9/10/09

if you don't know, now you know



so for the very few followers of my blog, you all must know my infatuation with gaga. i think she is probably one of the greatest performers of our time, able to cross the more avant-garde and just general ridiculous into the mainstream. anyway, i had potentially been getting tickets off craigslist since one of my college friends is already going and i would be attending with another, but nothing really happened with that. in an act of sheer luck yesterday, i was able to obtain two tickets (for only $50!!) off craigslist (you win again). AKA...I AM ACTUALLY SEEING LADY GAGA AND HOLY MOTHER
OF PEARL I AM SO EXCITED. and i will be sitting here:
in that little box 13...aka really good seats. so therefore i can no longer complain about college park because this d.c. thing is a+. i'm also starting a book/music club with my palz and having a million career revelations at once! life.

9/8/09

p.s.
i just want to trek it the fuck across america this summer.

- WORK REQUEST -
Could you reproduce, word for word, the stretch of the blog post from "so for the very" through "at once! life."?

- GIVEN ENTRIES -
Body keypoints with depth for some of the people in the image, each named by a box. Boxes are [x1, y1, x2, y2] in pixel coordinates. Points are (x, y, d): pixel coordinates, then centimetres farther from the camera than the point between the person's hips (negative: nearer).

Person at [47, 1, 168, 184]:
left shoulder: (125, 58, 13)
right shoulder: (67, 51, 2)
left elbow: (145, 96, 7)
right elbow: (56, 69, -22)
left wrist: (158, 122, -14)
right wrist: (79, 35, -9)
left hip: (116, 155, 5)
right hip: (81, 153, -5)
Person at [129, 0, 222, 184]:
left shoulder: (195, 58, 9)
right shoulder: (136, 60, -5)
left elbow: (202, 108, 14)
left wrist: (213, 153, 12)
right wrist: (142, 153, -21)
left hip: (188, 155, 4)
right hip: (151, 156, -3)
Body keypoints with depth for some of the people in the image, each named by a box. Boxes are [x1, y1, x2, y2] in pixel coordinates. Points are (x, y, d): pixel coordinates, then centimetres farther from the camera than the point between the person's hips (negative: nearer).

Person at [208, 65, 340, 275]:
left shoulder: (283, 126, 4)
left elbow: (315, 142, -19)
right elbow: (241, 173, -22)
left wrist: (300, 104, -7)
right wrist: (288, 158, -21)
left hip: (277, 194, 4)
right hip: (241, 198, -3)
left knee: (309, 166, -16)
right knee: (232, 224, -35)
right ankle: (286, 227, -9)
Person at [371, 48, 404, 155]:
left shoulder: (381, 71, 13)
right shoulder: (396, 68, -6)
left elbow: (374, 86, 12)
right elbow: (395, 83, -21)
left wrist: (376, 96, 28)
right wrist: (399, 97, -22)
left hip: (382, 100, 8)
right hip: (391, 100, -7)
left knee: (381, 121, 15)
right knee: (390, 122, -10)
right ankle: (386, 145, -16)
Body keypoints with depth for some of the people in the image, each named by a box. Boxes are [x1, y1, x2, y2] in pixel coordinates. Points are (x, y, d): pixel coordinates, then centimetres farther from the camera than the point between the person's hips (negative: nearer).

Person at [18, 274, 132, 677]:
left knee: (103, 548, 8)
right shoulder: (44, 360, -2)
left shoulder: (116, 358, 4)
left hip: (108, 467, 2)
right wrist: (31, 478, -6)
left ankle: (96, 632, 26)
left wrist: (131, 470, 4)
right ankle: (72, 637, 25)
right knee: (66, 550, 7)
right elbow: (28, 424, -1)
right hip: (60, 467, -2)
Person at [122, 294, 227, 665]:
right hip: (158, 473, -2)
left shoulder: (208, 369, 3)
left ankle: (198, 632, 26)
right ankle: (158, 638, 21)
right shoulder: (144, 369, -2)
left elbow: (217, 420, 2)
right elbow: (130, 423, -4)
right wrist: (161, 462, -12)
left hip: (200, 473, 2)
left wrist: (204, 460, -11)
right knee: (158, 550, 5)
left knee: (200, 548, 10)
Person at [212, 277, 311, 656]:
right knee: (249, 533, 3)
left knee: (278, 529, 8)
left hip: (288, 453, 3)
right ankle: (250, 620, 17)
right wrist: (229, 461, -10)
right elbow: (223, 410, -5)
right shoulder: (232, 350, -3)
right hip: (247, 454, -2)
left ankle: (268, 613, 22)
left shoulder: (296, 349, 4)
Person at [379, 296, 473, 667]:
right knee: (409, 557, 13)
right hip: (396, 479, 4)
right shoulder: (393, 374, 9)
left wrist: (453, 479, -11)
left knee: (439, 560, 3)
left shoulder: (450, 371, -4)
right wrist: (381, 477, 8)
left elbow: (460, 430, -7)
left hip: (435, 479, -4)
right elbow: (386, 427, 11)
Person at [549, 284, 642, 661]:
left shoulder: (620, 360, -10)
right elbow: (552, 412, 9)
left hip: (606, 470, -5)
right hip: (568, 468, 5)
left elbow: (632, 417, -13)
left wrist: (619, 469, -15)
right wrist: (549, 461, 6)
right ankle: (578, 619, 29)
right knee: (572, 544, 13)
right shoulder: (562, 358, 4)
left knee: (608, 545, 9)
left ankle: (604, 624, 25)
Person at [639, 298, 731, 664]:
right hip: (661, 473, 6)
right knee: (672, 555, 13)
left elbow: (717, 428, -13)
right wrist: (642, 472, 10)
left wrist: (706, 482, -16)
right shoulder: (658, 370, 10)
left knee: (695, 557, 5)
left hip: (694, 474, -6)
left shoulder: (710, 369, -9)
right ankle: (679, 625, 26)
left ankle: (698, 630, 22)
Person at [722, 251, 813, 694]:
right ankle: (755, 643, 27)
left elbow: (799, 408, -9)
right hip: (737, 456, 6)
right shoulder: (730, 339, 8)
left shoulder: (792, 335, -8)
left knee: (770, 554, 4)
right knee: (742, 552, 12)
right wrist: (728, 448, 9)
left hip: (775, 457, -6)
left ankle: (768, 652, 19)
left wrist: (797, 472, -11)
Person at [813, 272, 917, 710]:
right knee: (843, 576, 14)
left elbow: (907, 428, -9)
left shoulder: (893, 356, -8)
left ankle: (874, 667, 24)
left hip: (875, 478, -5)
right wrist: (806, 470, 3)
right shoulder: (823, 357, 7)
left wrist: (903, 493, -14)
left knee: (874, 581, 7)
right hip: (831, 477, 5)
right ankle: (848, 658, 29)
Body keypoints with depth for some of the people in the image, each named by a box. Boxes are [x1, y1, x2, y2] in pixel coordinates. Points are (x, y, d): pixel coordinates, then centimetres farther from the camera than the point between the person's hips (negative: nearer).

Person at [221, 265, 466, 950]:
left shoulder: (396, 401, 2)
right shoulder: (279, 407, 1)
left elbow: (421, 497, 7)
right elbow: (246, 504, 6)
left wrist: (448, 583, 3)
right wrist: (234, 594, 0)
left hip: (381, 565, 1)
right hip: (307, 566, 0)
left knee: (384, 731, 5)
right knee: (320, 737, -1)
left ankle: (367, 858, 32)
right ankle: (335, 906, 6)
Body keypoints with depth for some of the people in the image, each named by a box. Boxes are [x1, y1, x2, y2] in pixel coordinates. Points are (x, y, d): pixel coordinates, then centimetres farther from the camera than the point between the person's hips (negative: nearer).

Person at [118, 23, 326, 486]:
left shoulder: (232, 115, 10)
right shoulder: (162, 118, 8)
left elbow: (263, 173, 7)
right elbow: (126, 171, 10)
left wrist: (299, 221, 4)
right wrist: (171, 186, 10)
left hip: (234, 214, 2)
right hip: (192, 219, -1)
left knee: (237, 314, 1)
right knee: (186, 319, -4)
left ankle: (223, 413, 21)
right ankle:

- SOLUTION TO THE EXERCISE -
so for the very few followers of my blog, you all must know my infatuation with gaga. i think she is probably one of the greatest performers of our time, able to cross the more avant-garde and just general ridiculous into the mainstream. anyway, i had potentially been getting tickets off craigslist since one of my college friends is already going and i would be attending with another, but nothing really happened with that. in an act of sheer luck yesterday, i was able to obtain two tickets (for only $50!!) off craigslist (you win again). AKA...I AM ACTUALLY SEEING LADY GAGA AND HOLY MOTHER
OF PEARL I AM SO EXCITED. and i will be sitting here:
in that little box 13...aka really good seats. so therefore i can no longer complain about college park because this d.c. thing is a+. i'm also starting a book/music club with my palz and having a million career revelations at once! life.